Waiver; and Binding Effect: No waiver of any of the provisions of this Agreement shall constitute a waiver of any other provisions (whether or not similar), nor shall such waiver constitute a continuing waiver unless otherwise expressly provided.

Interpretation: The use of the masculine, feminine, or neuter gender and the use of the singular and plural number shall not be given the effect of any exclusion or limitation herein. In addition, the use of the word "person" or "party" shall mean and include any individual, trust, limited liability company, corporation, partnership, or other entity. The terms "including," "include," or "includes," or any similar phrase, shall be interpreted as if they were followed by the phrase "without limitation."

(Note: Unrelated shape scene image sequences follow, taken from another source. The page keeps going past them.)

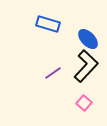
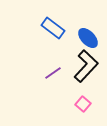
blue rectangle: moved 5 px right, 4 px down; rotated 20 degrees clockwise
blue ellipse: moved 1 px up
pink square: moved 1 px left, 1 px down
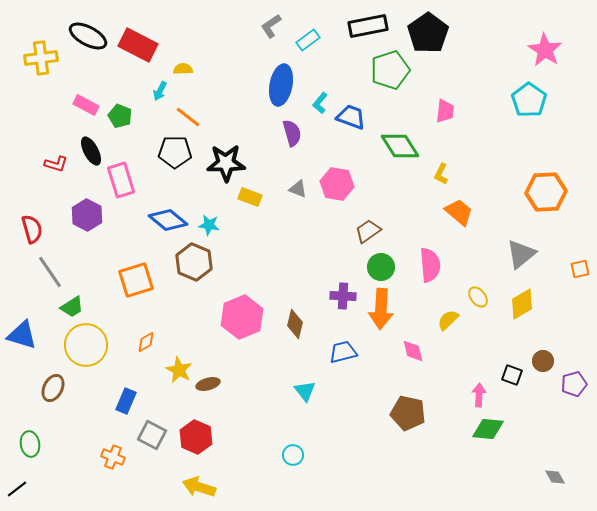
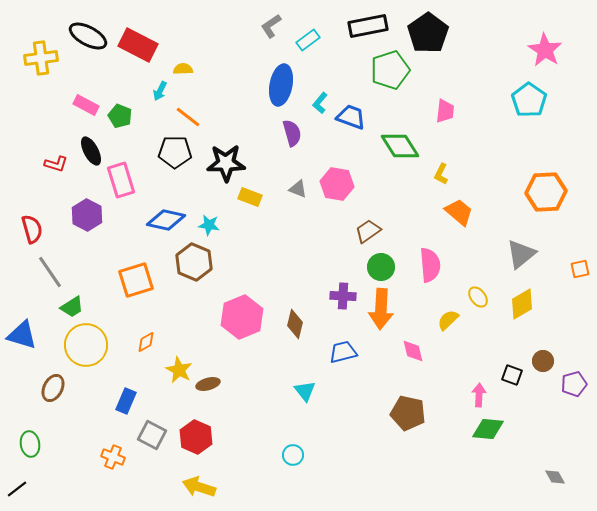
blue diamond at (168, 220): moved 2 px left; rotated 27 degrees counterclockwise
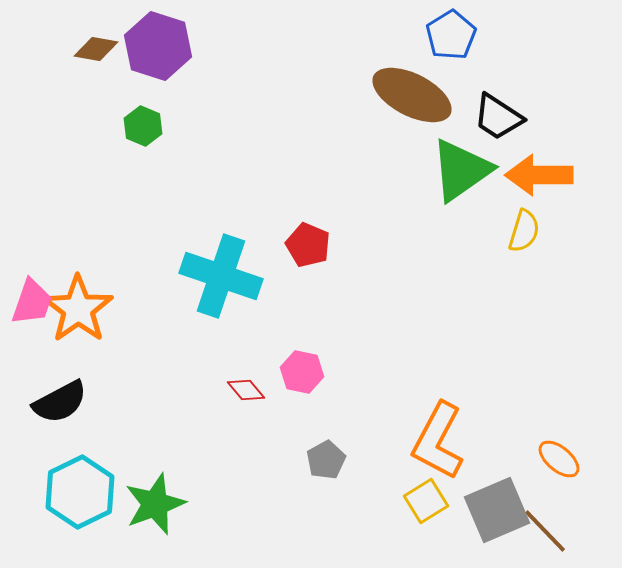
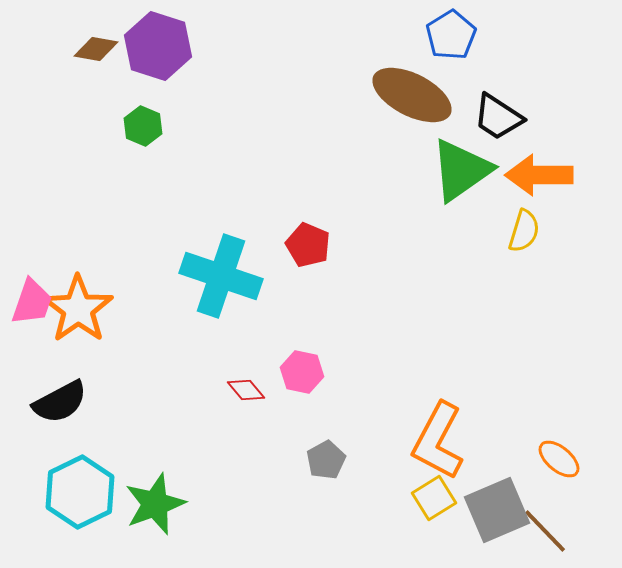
yellow square: moved 8 px right, 3 px up
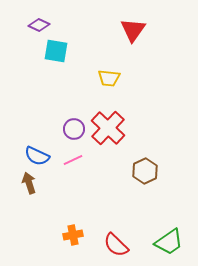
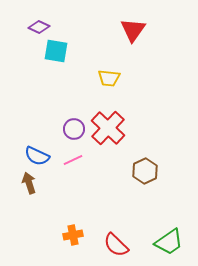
purple diamond: moved 2 px down
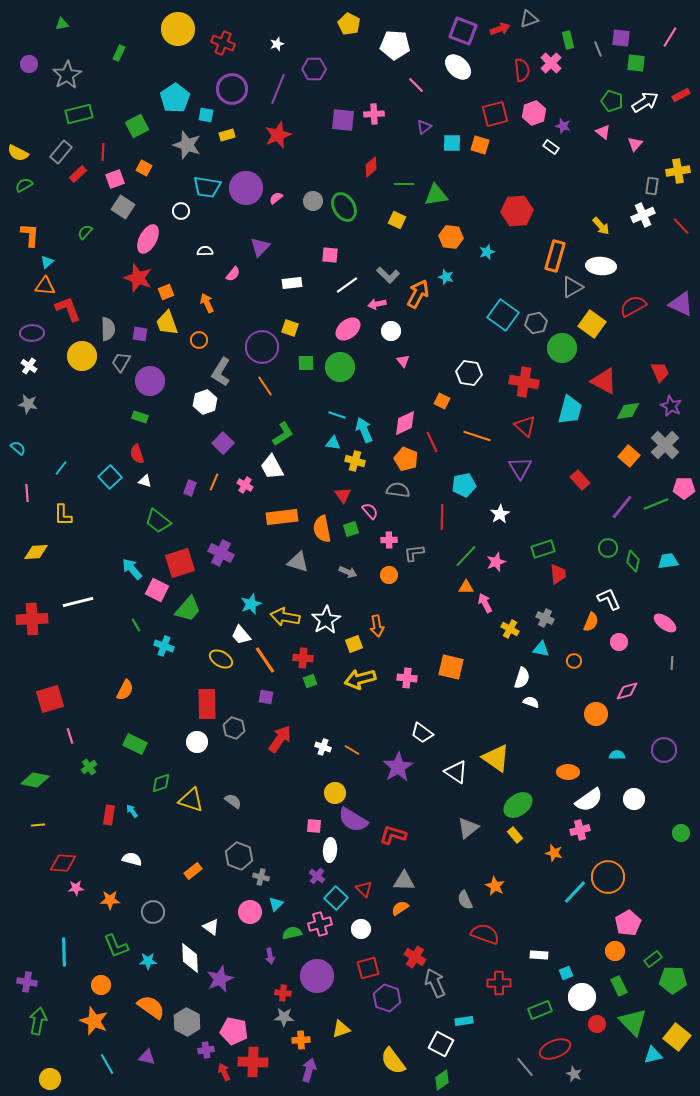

Titles and Headings: The titles and headings of the articles and paragraphs of this Agreement have been inserted as a matter of convenience of reference only and shall not control or affect the meaning or construction of any of the terms or provisions of this Agreement.

Assignment: This Agreement shall be binding upon and shall inure to the benefit of the parties and their respective legal representatives, heirs, successors and assigns; provided, however, that any attempted assignment by the Affiliated Member without the Association’s written consent is void and of no force or effect.

Time of the Essence: Time is of the essence for the payment of all amounts due under this Agreement and the performance and observance of each covenant, agreement, provision and term of this Agreement.

Counsel: The parties represent and warrant that they have read and understand this Agreement, and that they have either entered into this Agreement in consultation with their respective attorneys or they have had the opportunity to consult with legal counsel of their choice and have elected not to do so. Any rule of law that would interpret this Agreement in a manner detrimental to the party primarily responsible for drafting the Agreement will be disregarded and not applied in the interpretation of this Agreement.

Notice: Any notice which any party hereto gives to any other party or their counsel must be in writing and will be deemed given: on the date when delivered in person; on the date when sent by facsimile or other electronic method (e.g., e-mail), provided that a copy is also sent by U. S. Mail; one (1) business day after being deposited with a nationally recognized overnight courier service (e.g., UPS, Federal Express, or DHL) for overnight delivery; or, three (3) business days after deposited in the United States certified or registered mail, return receipt requested, addressed to the party, at the principal address of the Association at 401 N. Michigan Ave, Suite 1200, Chicago, IL 60611 or the address of the Member provided by it to the Association on the Membership Application or any subsequent change of address notice provided by it to the Association, or at such other address as the party to whom notice is to be given has specified by notice hereunder to the party seeking to give such notice.